AI dermatology company Skin Analytics has received regulatory clearance in the UK to drive clinical management.
Using AI, the company’s medical device DERM is designed to accelerate patient diagnosis by ensuring urgent cases are identified early and moved into care quicker. The organisation works with NHS Partners to design new patient pathways that leverage DERM to assess more patients faster. This can support in reducing wait times for urgent cases and ease pressure on the NHS, which currently faces a shortage of dermatologists.
Rapid diagnostics has been identified in the NHS Long Term Plan as the biggest factor in cancer survival rates, which lays out a target to increase the proportion of cancers diagnosed at Stages 1 and 2 from half to three quarters by 2028. For skin cancer specifically, research has suggested that early identification in dangerous skin cancers such as melanoma can significantly impact survival rates.
DERM uses machine learning to support clinicians in recognising the most common malignant, pre-malignant and benign skin lesions including melanoma, the most dangerous of the common skin cancers and the fifth most common cancer in the UK.
The AI technology is currently supporting clinicians with a decision support service in five NHS sites across the country and with their partners, have assessed more than 23,000 NHS patients, found 1,473 skin cancers, and avoided 4,713 dermatology appointments.
The certification is the first step in enabling the company to unlock new pathways with NHS Trusts, aiming to further support the NHS with outpatient demand in dermatology.
The UKCA mark validates Skin Analytics’ 10-year history of research and development on skin lesions. DERM is being used across the NHS and the classification is expected to unlock alternative pathways to diagnosis. As AI continues to play a larger role in skin cancer diagnosis, the organisation will be expected to meet further quality standards and is also working with regulatory bodies such as the FDA to help shape standards for AI supported care.
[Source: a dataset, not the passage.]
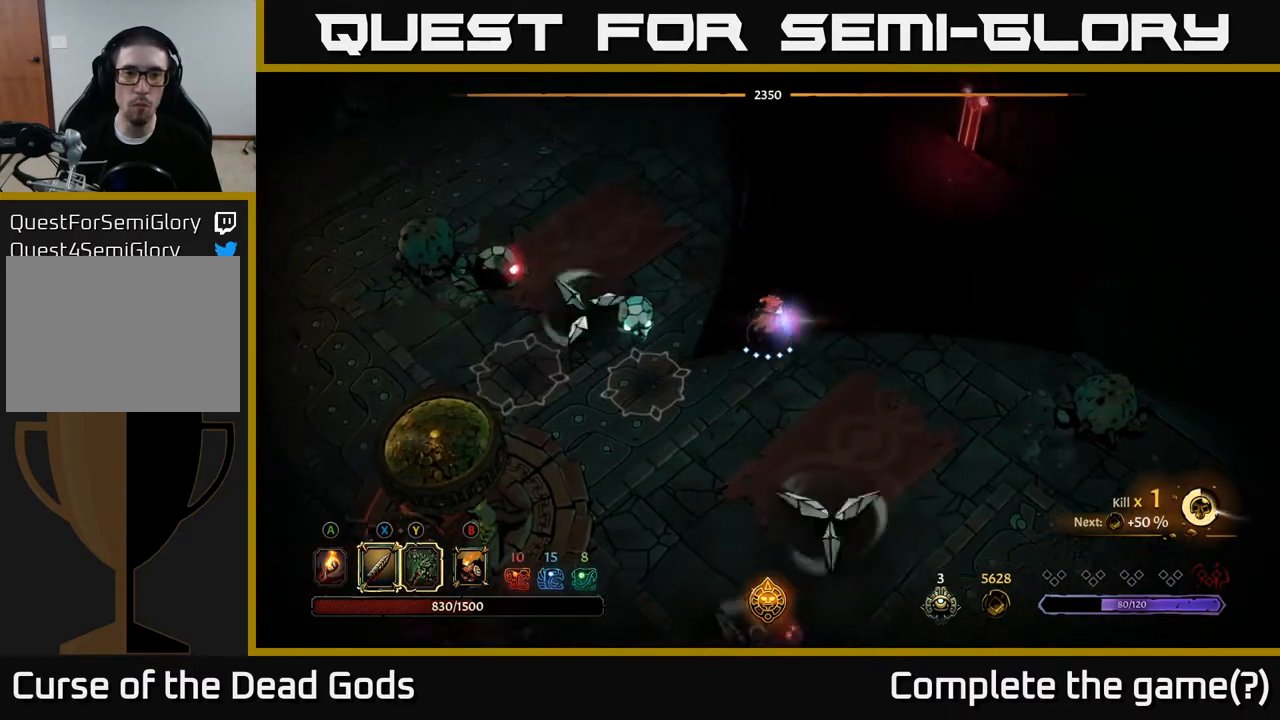
{"buttons": [], "left_stick": "down-left", "right_stick": "center", "events": [[67, "left_stick", "up-left"], [250, "left_stick", "up-right"], [300, "left_stick", "down-right"], [350, "left_stick", "down"], [450, "left_stick", "down-left"]]}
James Hamlyn, quality assurance and regulatory director of Skin Analytics said: “Skin cancer rates are doubling in the UK every 10-15 years and about 30% of dermatology posts in the NHS are unfilled. Healthcare systems are not equipped to deal with the volume of patients they need to see, especially in the light of the backlog created by COVID. AI can bridge this gap.
“Achieving Class IIA UKCA certification is therefore a significant milestone for our field and is a tribute to our organisation’s rigorous quality and evidence standards. We know that the vast majority of patients on the skin cancer pathway last year were not urgent and DERM is able to support the NHS in their outpatient recovery work for dermatology. Working with our partners, we have the potential to drastically reduce patient wait times, unlock new access pathways for patients and reduce healthcare inequalities across the board.”
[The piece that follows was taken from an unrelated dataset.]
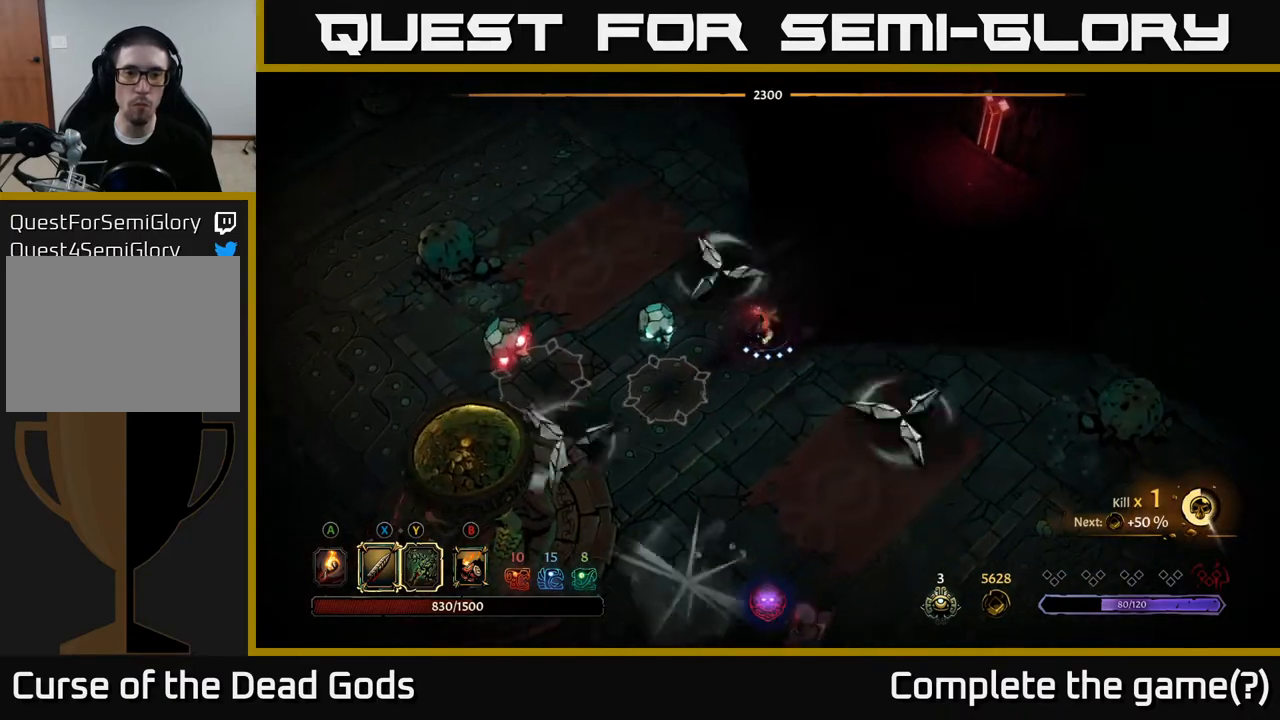
{"buttons": ["X"], "left_stick": "left", "right_stick": "center", "events": [[50, "left_stick", "left"], [117, "X", "down"], [183, "X", "up"], [483, "X", "down"]]}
DERM is currently deployed in five NHS sites, including University Hospitals Birmingham NHS Foundation Trust, Mid and South Essex Health and Care Partnership, West Suffolk NHS Foundation Trust, University Hospitals of Leicester NHS Trust and Chelsea and Westminster Hospital NHS Foundation Trust. It has assessed almost 23,000 NHS patients, caught 1,473 cases of skin cancer on pathway and discharged 4,713 patients which has enabled clinicians to put patients onto the right pathway of care sooner.
Tom Wilson, interim Rapid Diagnostic Centre programme director, Mid and South Essex Joint Commissioning Team said: “Mid and South Essex Health & Care Partnership started deploying Skin Analytics as a two-year initial pilot across its primary care providers. The Trust was looking for a tool that could support GPs with decision-making, specifically, whether to refer a patient to the urgent two week wait referral, meaning that healthy patients can be identified as early as possible, freeing up capacity to focus on urgent cases.
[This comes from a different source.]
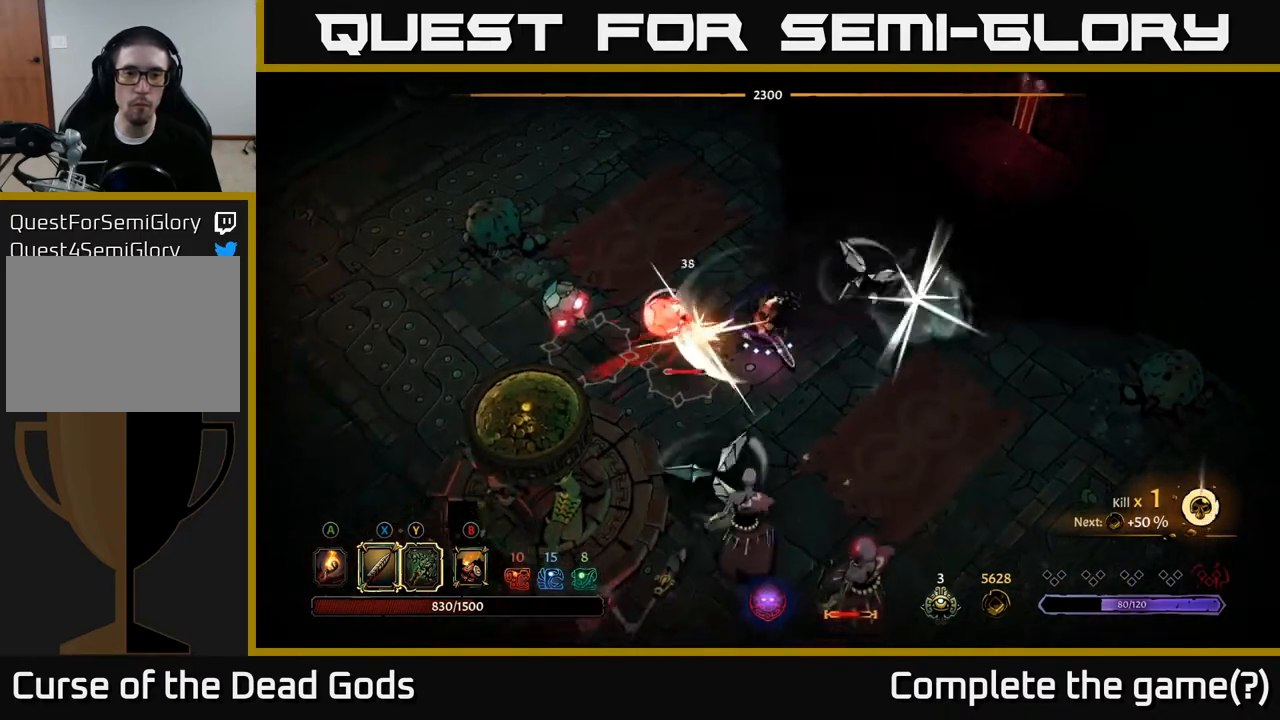
{"buttons": [], "left_stick": "left", "right_stick": "center", "events": [[133, "X", "up"], [317, "X", "down"], [483, "X", "up"]]}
“The strength of Skin Analytics' technology is its ease of use with most practices only needing minimal training and the speed with which a GP receives feedback from the AI powered system. We have been impressed with the support shown by the whole Skin Analytics team to deploy the service across a large number of providers, particularly in regards to the team's rigorous safety and risk management.”